To shed light on how security tools support developers in diagnosing potential vulnerabilities, Murphy-Hill’s team and collaborators from the University of North Carolina at Charlotte devised a separate study, effectively asking: do tools give developers the information they need to determine if there’s a real problem and how to fix it?

In this study, the researchers gave 10 developers of varying backgrounds a specific security tool and a substantial chunk of open-source code to examine. The code contained known security vulnerabilities, which were identified by the security tool. Each of the study participants was asked to use the tool, inspect the source code, and say whether each security notification from the tool was real and how they would address the vulnerabilities.

“In many cases, the tool presented multiple possible fixes for a problem, but didn’t give programmers much information about the relevant advantages and disadvantages of each fix,” Murphy-Hill says. “We found that this made it difficult for programmers to select the best course of action.”

The tool would also give developers multiple notifications that seemed to be related to each other – but the notifications didn’t give developers information on exactly how the problems related to each other.

“This can be confusing for programmers, and lead to problems if developers don’t fully understand how various problems are related to each other or how potential fixes might affect the overall code,” Murphy-Hill says.

“More research is needed to really flesh these findings out – we need to expand this study to incorporate more programmers and more security tools,” Murphy-Hill says. “But overall, we’re hoping that this and related work can help programmers create more effective tools for use by the software development community.”

‘Bespoke’ Tools

One concept that Murphy-Hill and colleagues from NC State propose in a third paper is the idea of “bespoke” tools. The basic idea is to create tools that developers use – including security tools – that are capable of evolving over time as they are used, adapting to each programmer’s particular areas of expertise.

“For example, programmers with expertise in addressing security vulnerabilities won’t need a security tool that offers extensive information on all of the potential fixes for a given vulnerability – wading through that might slow them down,” Murphy-Hill says. “So a bespoke tool might learn to offer only basic information about potential fixes for them. But the tool could also recognize that it needs to leave in that additional information for less security-savvy programmers, who may need it to make informed decisions.”

These bespoke tools could learn about a programmer’s strengths through both the programmer’s interactions with the tool and by analyzing the programmer’s code itself, Murphy-Hill says.

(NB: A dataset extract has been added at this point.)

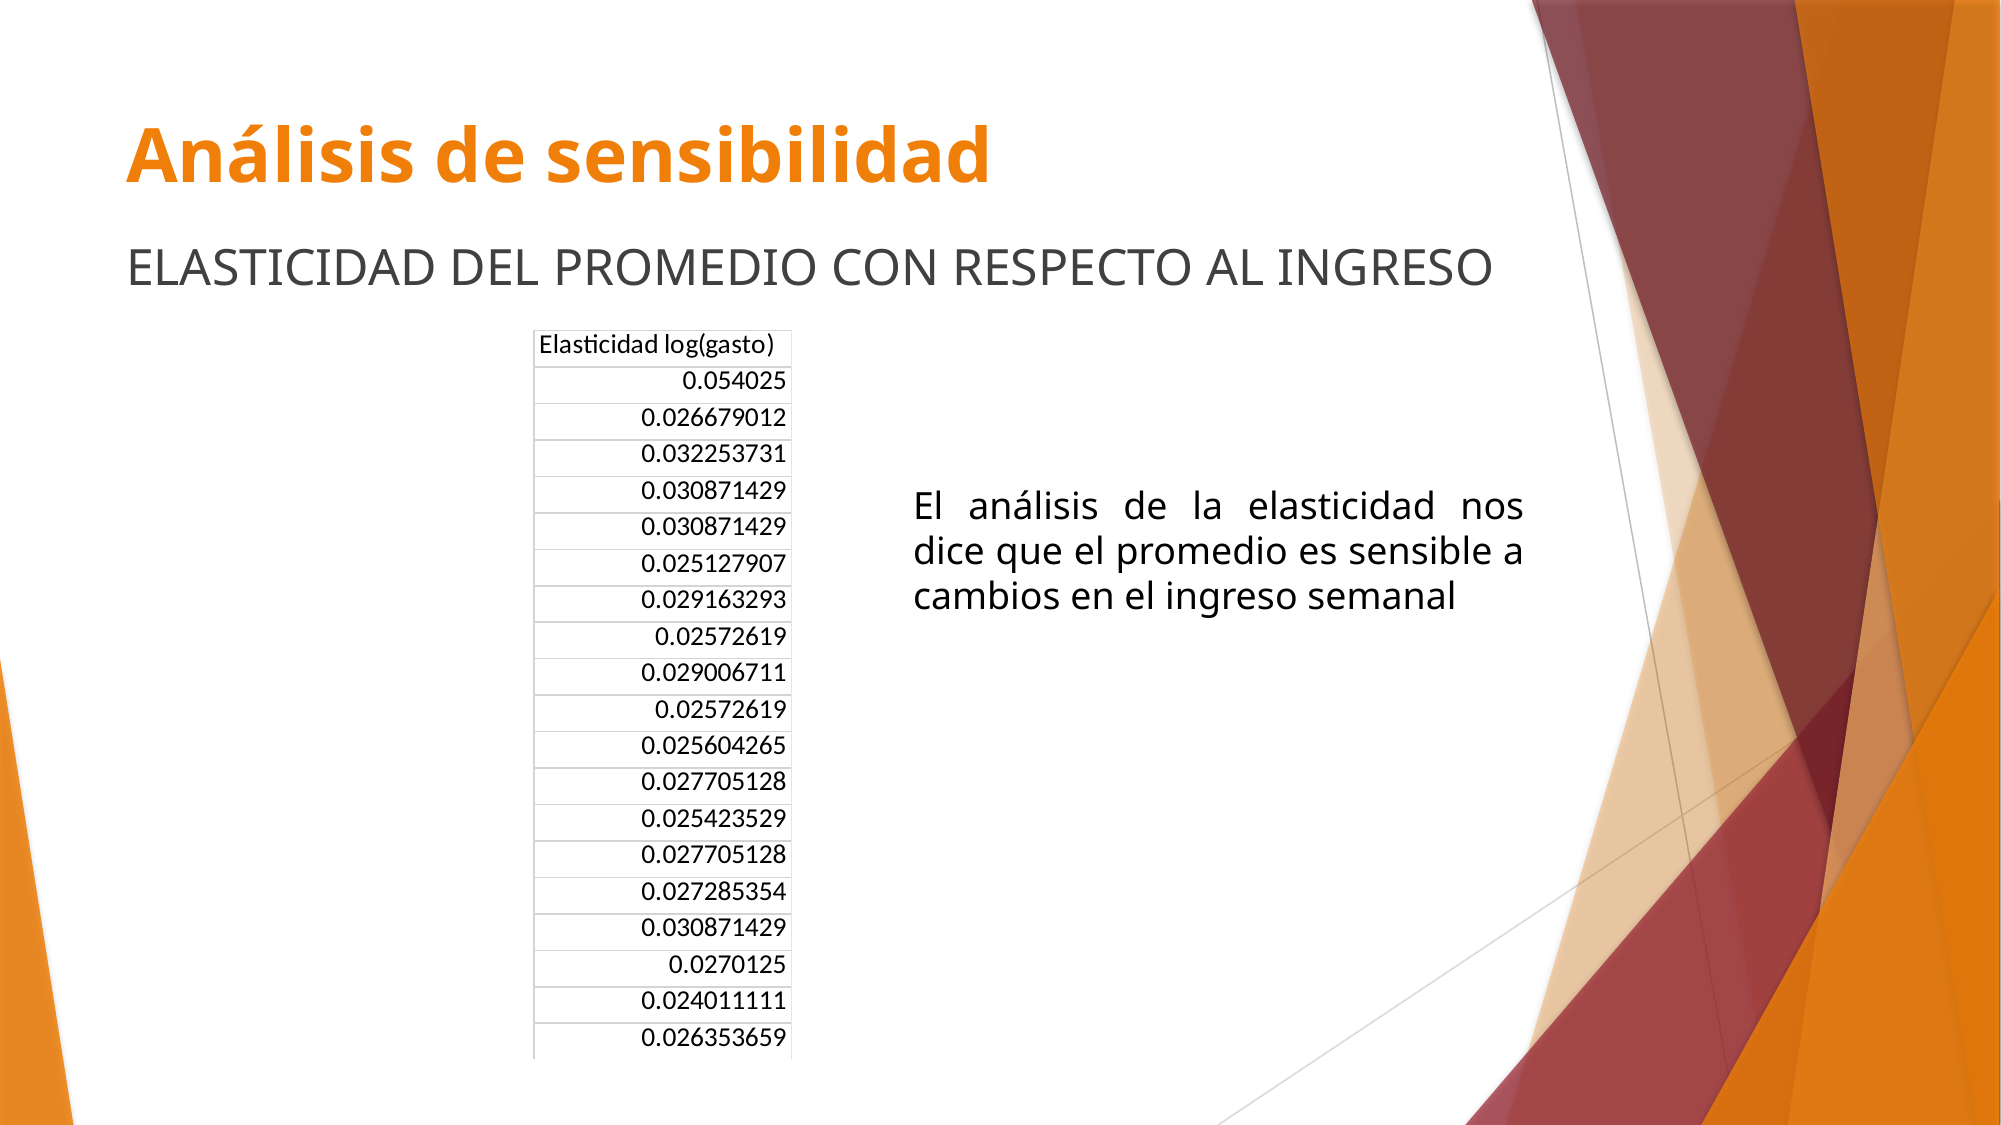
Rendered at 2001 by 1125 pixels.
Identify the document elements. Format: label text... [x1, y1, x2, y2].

text_box El análisis de la elasticidad nos dice que el promedio es sensible a cambios en el ingreso semanal [898, 474, 1540, 625]
title Análisis de sensibilidad [111, 99, 1089, 209]
picture [532, 329, 794, 1062]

The Symposium on the Foundations of Software Engineering is being held Aug. 30 to Sept. 4 in Bergamo, Italy. Lead author of “Quantifying Developers’ Adoption of Security Tools” is Jim Witschey, a former computer science graduate student at NC State. The paper was co-authored by Olga Zielinska, Allaire Welk, Murphy-Hill, and Chris Mayhorn of NC State and Thomas Zimmerman of Microsoft Research. Lead author of “Questions Developers Ask While Diagnosing Potential Security Vulnerabilities with Static Analysis,” is Justin Smith, a Ph.D. student at NC State. The paper was co-authored by Brittany Johnson and Murphy-Hill of NC State and Bill Chu and Heather Richter Lipford of UNC-Charlotte. Johnson is also lead author of “Bespoke Tools: Adapted to the Concepts Developers Know.” Co-authors are Rahul Pandita, Murphy-Hill and Sarah Heckman of NC State.

The research was supported by NSF under grants 1318323, DGE–0946818 and 1217700.